● Work request:
Extend the supply agreement terms below, picking up immediately after their final sentence.

14. COMPLIANCE WITH LAWS.
Each Party agrees to fully observe and comply with all applicable international, federal, state and local laws, rules, regulations and orders including but not limited to those addressing child labor, the protection of the environment, worker safety, export controls and customs pertaining to the Goods and sale of the Goods ordered.

15. INDEMNIFICATION AND DAMAGES.
Each Party agrees to defend, indemnify and hold the other harmless against all suits at law or in equity and from all damages, claims and demands arising out of the death or injury, to any person or damage to any property, intellectual property infringement alleged to the extent caused by the negligent act(s) or omissions or intentional act(s) of the indemnitor provided that the indemnitee promptly tenders to the indemnitor any suit or claim to the indemnitor and agrees to fully cooperate with the indemnitor in the defense of the claim or suit. UNDER NO CIRCUMSTANCES SHALL EITHER PARTY EVER BE HELD RESPONSIBLE OR LIABLE FOR ANY INDIRECT, CONSEQUENTIAL, SPECIAL PUNITIVE OR EXEMPLARY DAMAGES WHICH ARE HEREBY SPECIFICALLY WAIVED BY EACH PARTY A CONDITION TO ENTERING INTO THIS AGREEMENT.

16. INSURANCE.
Each Party shall at its sole expense effect and maintain insurance in the amounts and types set forth below during the term of this Agreement and shall submit certificates to the other evidencing such. Such insurance shall be as described as follows:
A) A commercial general liability policy including contractual liability coverage and broad form property damage coverage affording protection on an occurrence basis for claims arising out of bodily injury, death, and property damage with combined single limits of not less than
$2,000,000.00 per occurrence, with a $2,000,000 policy aggregate limit.

17. ASSIGNMENT.
Neither this Agreement nor any rights or obligations herein may be assigned by Supplier nor may Supplier delegate the performance of any of its duties hereunder without, in either case, Buyer's prior written consent which shall not be unreasonably withheld. Notwithstanding the forgoing, either Party may transfer or assign this Agreement to a third party in the event of the sale of all or substantially all the assets of stock of that Party to a third party.

● Listed records:
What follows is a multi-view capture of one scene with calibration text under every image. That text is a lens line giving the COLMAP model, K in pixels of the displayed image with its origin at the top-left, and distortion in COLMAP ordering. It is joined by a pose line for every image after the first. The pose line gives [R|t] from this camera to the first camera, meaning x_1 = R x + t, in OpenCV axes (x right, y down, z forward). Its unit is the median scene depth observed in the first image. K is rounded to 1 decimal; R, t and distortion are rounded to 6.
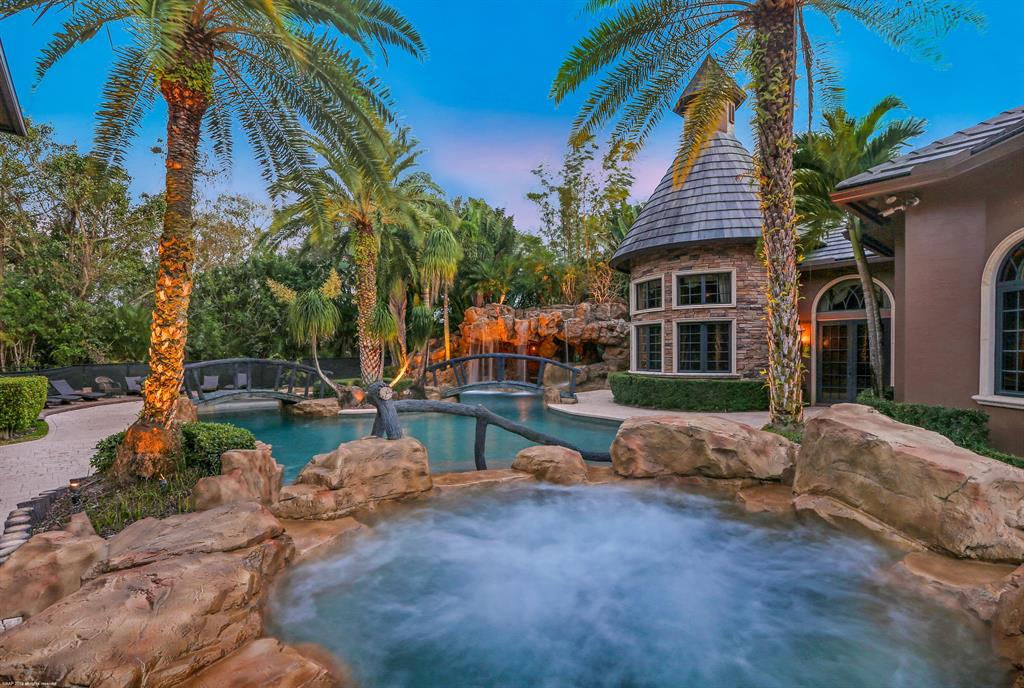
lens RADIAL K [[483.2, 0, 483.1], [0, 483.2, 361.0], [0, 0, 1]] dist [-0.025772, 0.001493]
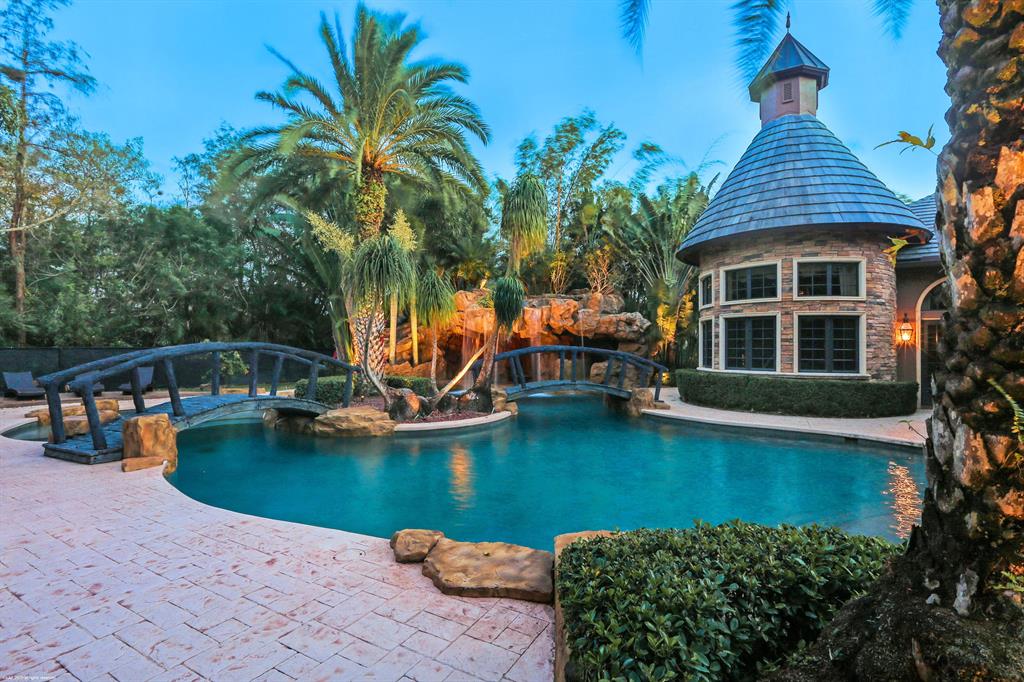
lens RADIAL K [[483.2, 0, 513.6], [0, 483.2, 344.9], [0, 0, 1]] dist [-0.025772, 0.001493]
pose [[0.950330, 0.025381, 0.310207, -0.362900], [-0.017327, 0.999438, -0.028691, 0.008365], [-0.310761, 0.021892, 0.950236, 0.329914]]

--

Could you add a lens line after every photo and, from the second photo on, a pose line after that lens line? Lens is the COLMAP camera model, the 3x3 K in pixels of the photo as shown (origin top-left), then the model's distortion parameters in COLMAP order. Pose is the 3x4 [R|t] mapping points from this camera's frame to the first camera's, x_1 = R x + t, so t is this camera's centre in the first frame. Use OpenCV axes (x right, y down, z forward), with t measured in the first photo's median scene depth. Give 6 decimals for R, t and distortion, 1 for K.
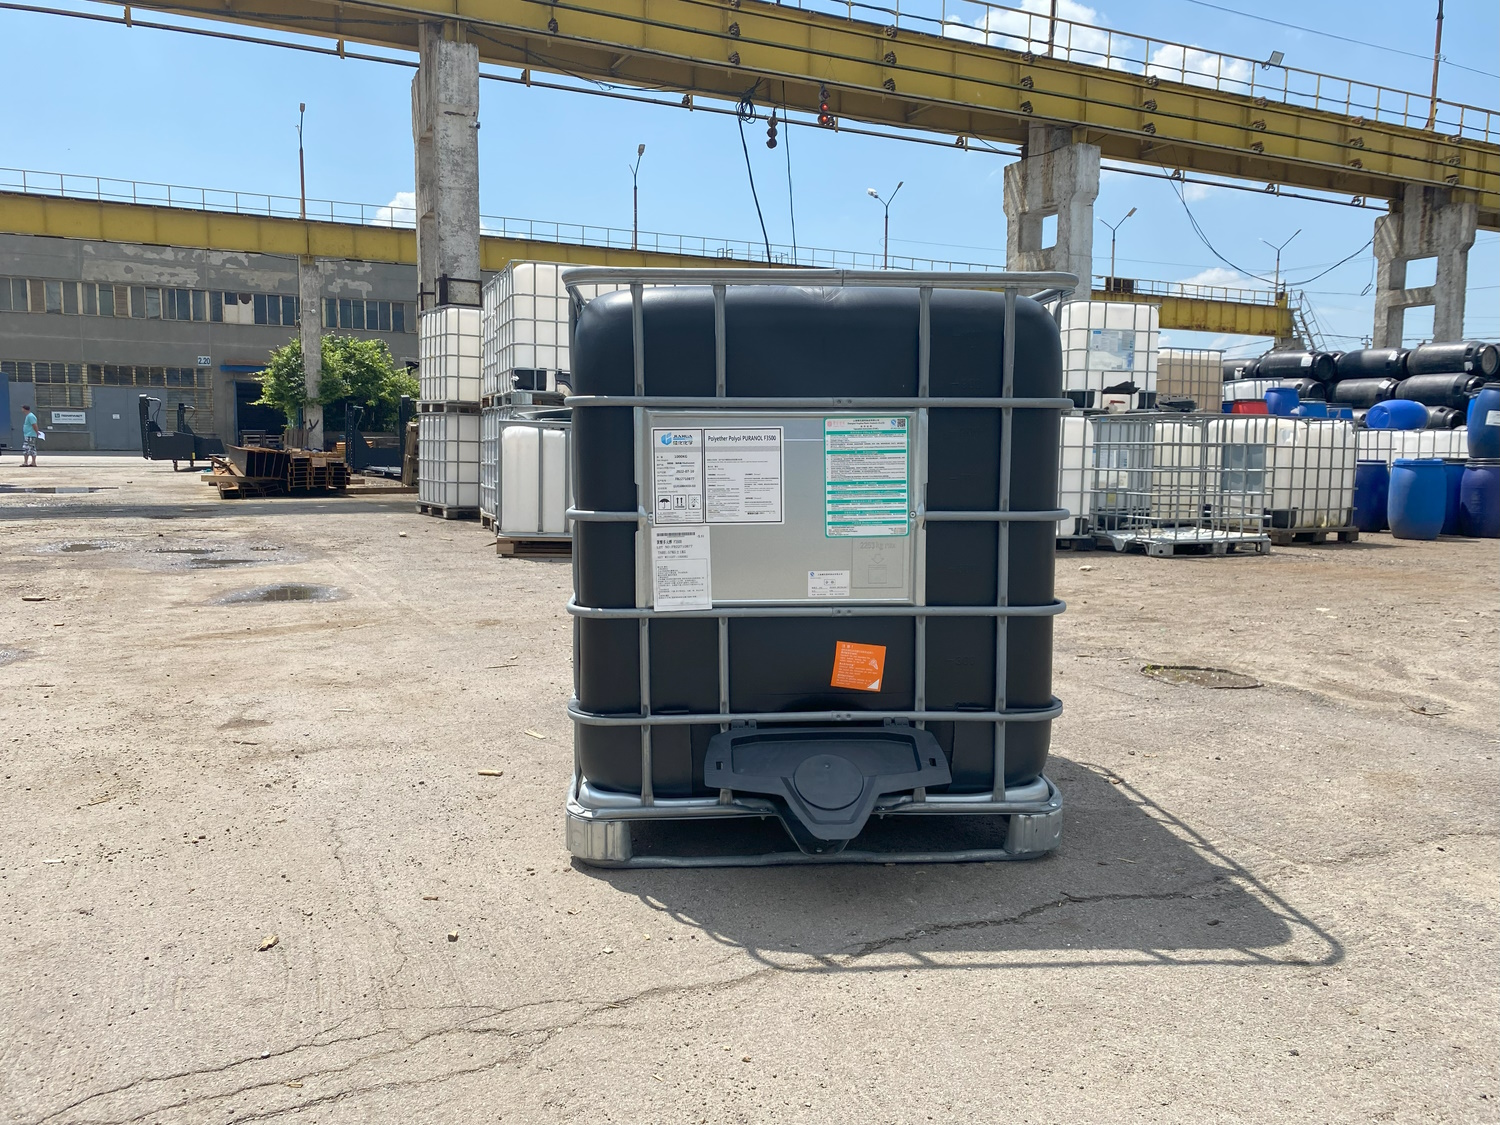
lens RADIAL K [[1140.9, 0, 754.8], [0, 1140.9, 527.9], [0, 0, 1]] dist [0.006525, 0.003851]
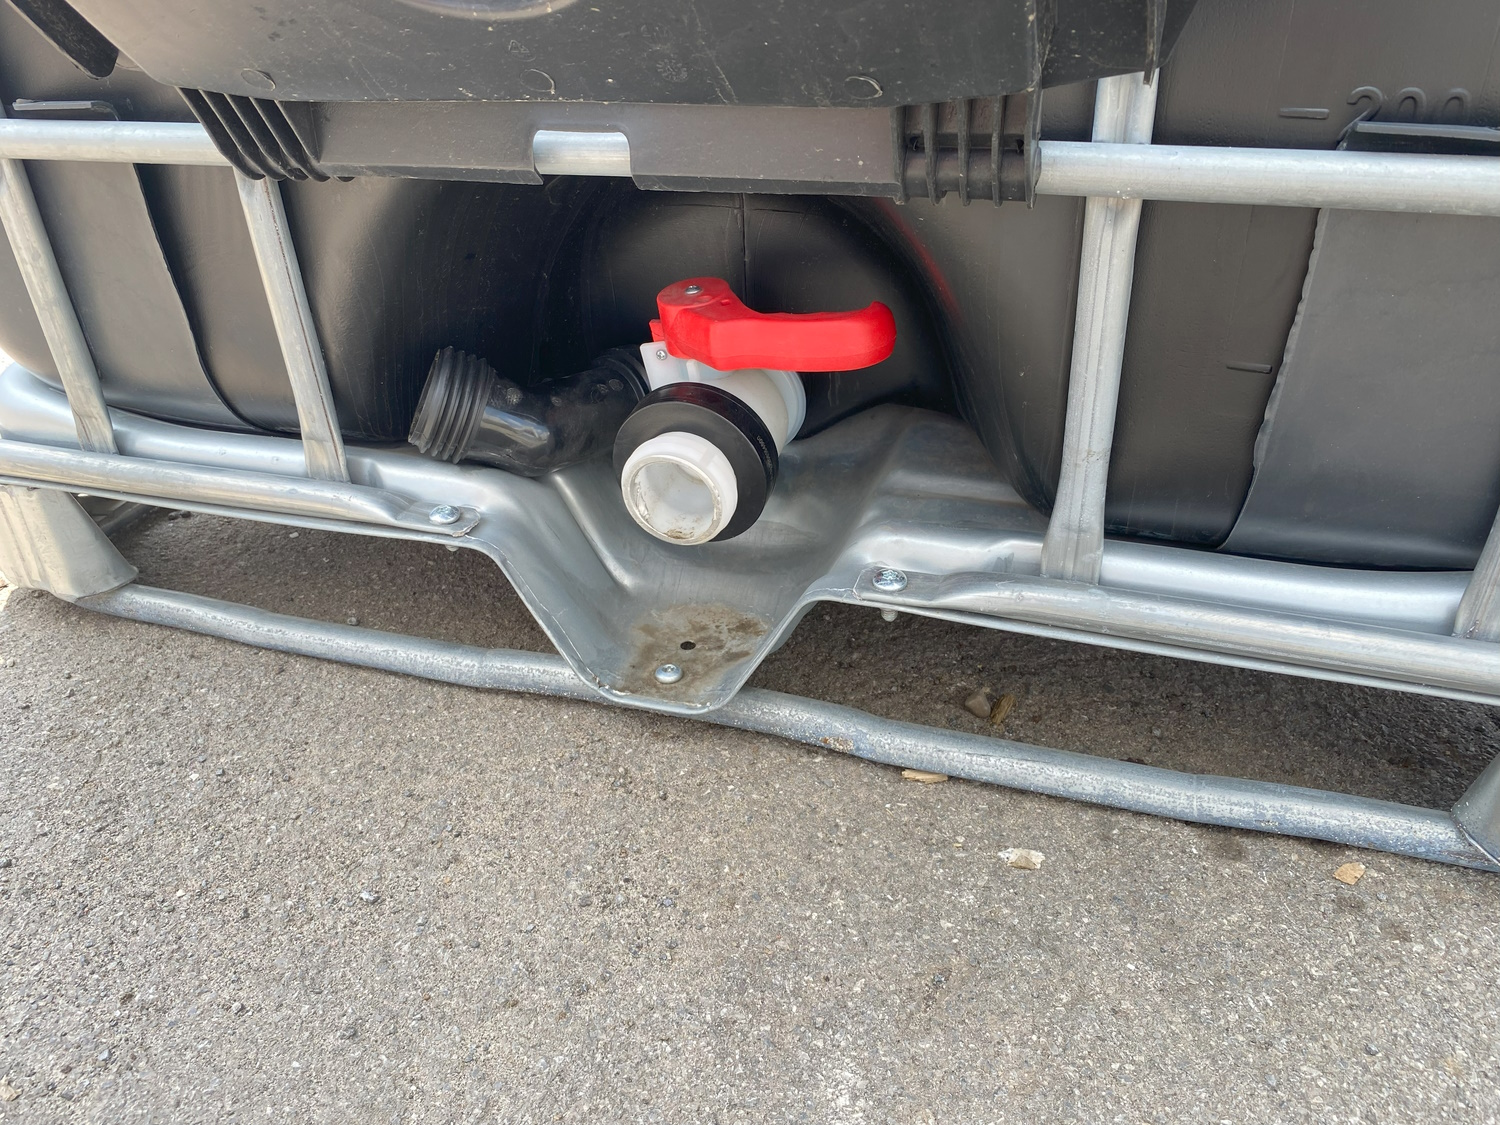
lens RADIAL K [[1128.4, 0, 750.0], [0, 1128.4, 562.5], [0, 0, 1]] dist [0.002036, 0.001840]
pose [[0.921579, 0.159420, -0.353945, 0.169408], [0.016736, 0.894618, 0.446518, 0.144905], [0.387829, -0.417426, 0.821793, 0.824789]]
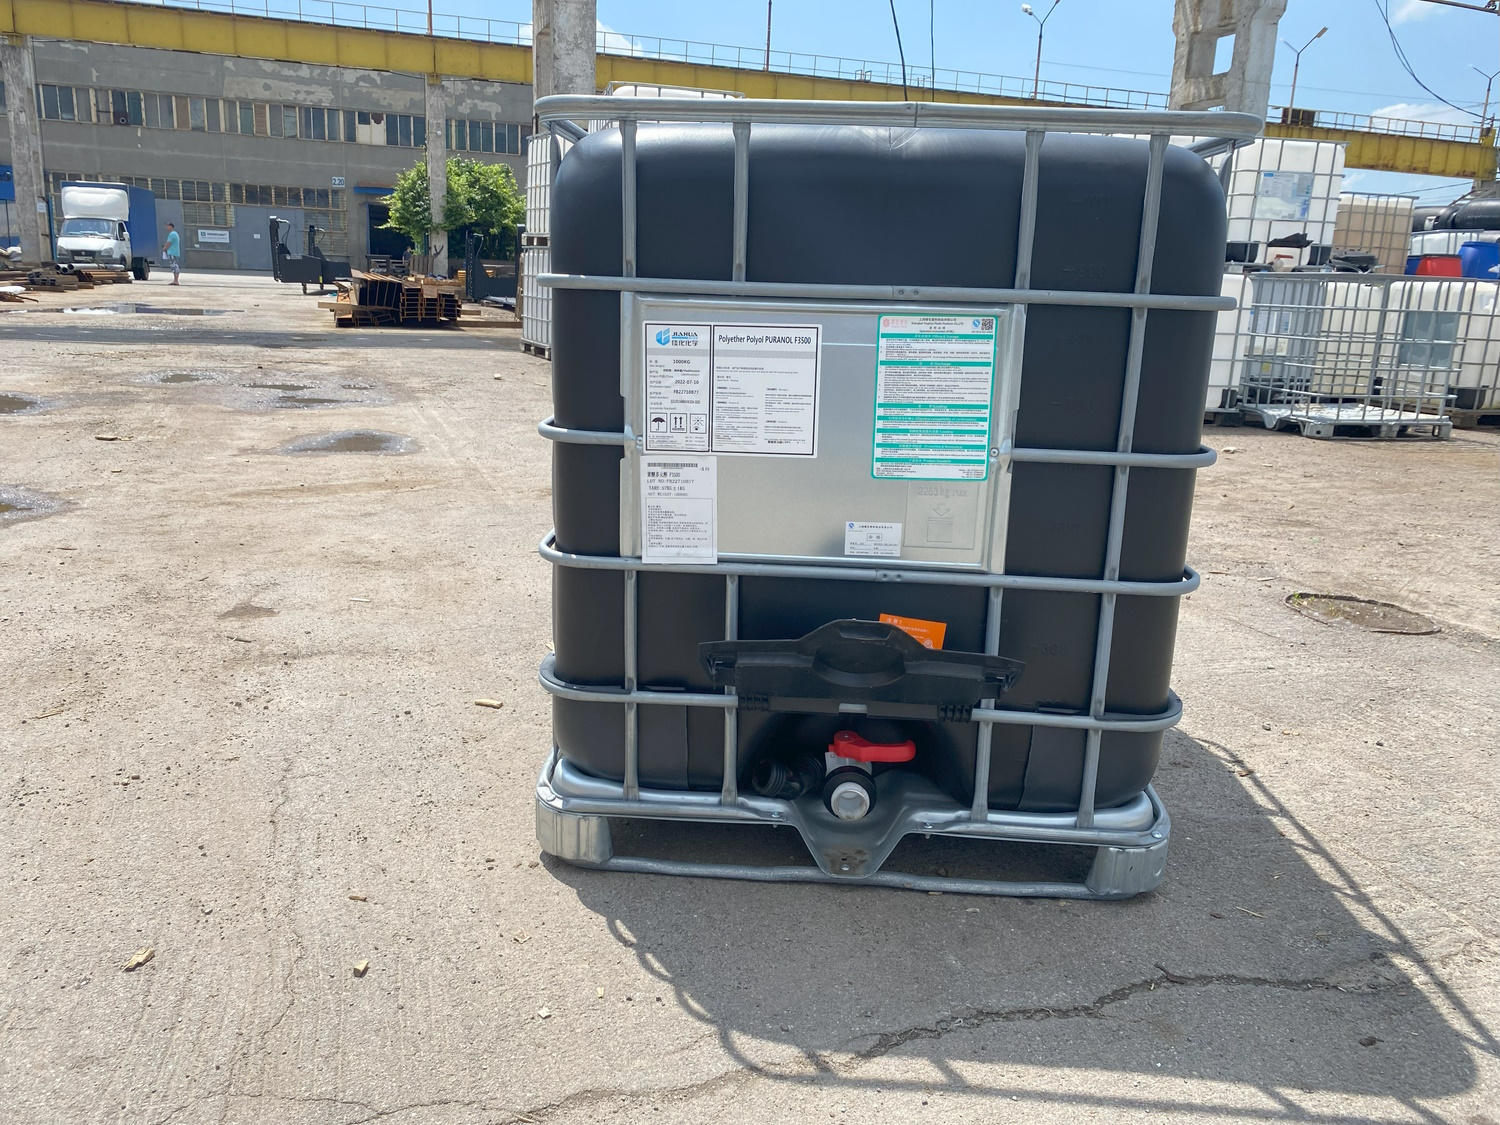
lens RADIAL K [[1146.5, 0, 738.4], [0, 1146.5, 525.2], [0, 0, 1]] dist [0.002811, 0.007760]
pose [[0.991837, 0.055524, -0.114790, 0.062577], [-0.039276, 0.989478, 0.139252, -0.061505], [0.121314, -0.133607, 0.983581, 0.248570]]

● Task response:
18. APPLICABLE LAW, JURISDICTION AND STATUTE OF LIMITATIONS.
The validity, interpretation and performance of these terms and conditions shall be governed by the laws of the State of Minnesota. Supplier consents to exclusive jurisdiction in the applicable state or federal district courts located in or nearest Hennepin County, Minnesota.

19. INVOICES, PAYMENT & NOTICES.
All correspondence relating to Buyer's order shall be addressed to Buyer's Purchasing Department. All invoices must be addressed to the Buyer's Accounts Payable Department. Payment for any undisputed invoice shall be made as set forth in the Master following the receipt of the product for all accepted and conforming Goods.

20. INTEGRATION.
In the event of a conflict between these terms and conditions and terms in Seller's contract, invoice, documents, electronic or other writings, these terms and conditions shall control. The parties agree that, except as otherwise set forth herein, this Agreement constitutes the entire agreement between the parties and supersedes and replaces any other agreements between or amongst the parties relating to the subject matter described herein.

21. NOTICES.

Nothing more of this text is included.